In America there is no shortage in cars. In fact, it is the exact opposite. There is indeed a surplus of cars and by surplus I mean that there is a car for every person in this country. Parking garages are ubiquitous and in places where parks could be instead. Aside from the obvious impact this has on traffic, it is a serious drain on the environment. In 2013, the EPA recorded that 27% of carbon emissions came from transportation. This percentage increased 16% since 1990 which would mean that carbon emissions from transportation has increased over 150% in less than two decades. So what do we do to improve transportation and help limit global warming? CEO and cofounder of Uber, Travis Kalanick puts it best, “Replace parking garages with parks”. Kalanick and his company are aiming to change the world of transportation by getting more people in to fewer cars. By now, we should all be familiar with Uber unless you live under a rock but are we familiar with how Uber has changed the game other than giving us a way to have a designated driver at the push of a button?

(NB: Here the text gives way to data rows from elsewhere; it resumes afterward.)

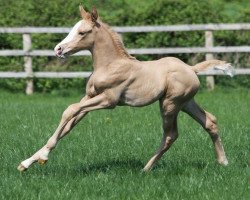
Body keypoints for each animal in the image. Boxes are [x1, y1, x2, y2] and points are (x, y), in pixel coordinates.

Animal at [18, 6, 232, 172]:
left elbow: (69, 110)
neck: (110, 65)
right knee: (210, 122)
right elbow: (70, 122)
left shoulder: (109, 100)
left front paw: (43, 157)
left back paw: (145, 169)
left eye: (82, 32)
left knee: (171, 134)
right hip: (186, 102)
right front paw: (27, 162)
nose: (58, 50)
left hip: (170, 104)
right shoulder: (89, 97)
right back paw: (223, 162)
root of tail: (191, 68)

Although it is still unclear of the environmental impact of Uber, we can definitely see it is setting precedent for a better system. We can be honest with ourselves and admit to using the service in times where we would have walked instead. Due to Uber drivers paying for their own gas, they would want to maximize their profit by purchasing fuel efficient vehicles. I have seen a spike in the number of fuel efficient vehicles picking me up when I use the service. Consider this, Uber was founded in 2009 and didn’t pick up steam until 2012. The average length of car ownership in the United States is 5 years for new cars and 4 years for used cars. That puts us right in the prime position for consumers to be purchasing cars since the arrival of Uber. Consumers may choose to opt for hybrid and energy efficient vehicles instead knowing that they have the option to make money in their free time by using their cars. When the numbers roll out, we’ll see if my theory holds true.

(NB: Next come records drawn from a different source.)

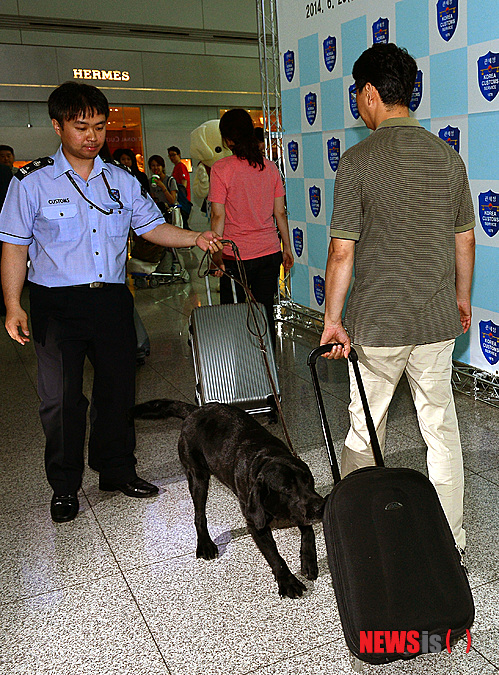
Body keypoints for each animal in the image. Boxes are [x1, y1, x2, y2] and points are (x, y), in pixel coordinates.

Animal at [130, 398, 324, 600]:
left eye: (309, 481)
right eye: (286, 489)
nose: (321, 507)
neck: (266, 458)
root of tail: (196, 410)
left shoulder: (301, 509)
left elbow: (308, 531)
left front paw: (309, 560)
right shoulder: (255, 523)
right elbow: (274, 556)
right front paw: (287, 580)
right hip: (198, 478)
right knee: (199, 515)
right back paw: (205, 543)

Uber is encouraging commuters to start using UberPool where they can share a ride with another person and split the fare. Lower fares are enough of an incentive to get people to start using the service. The proof is in the pudding as Los Angeles has shown the effect of UberPool. In a one-month span, 100K people have began to use UberPool thus reducing traffic. If you are familiar with Los Angeles, then you know that it is Hell’s parking lot. Although it is hard to see the impact in real time, the numbers are definitely there.


So why is it that Uber is running taxis out of business? A cheaper alternative, a guaranteed ride, and a friendlier ride and experience. Most Uber drivers drive as a part time job and it is not their livelihood. They are not in as big of a rush that the taxi drivers are usually in. We’ve all been in the back seat of a taxi where the driver doesn’t speak and is driving the vehicle like crazy taxi. There have been plenty of times that the driver almost made me spill my yak on my thousand-dollar suit. (Watch Next Friday if you didn’t get the joke.) Also, during late night transit times it allows for a safer trip home. Uber compliments public transport, where public transport can’t go Uber can pick up where they left off and drop them off at the last point.


Uber has revolutionized the traffic game and is here to stay. With voting season coming around please be cognizant of regulations that may have impacts on ride sharing. More people in to fewer cars, imagine the impact.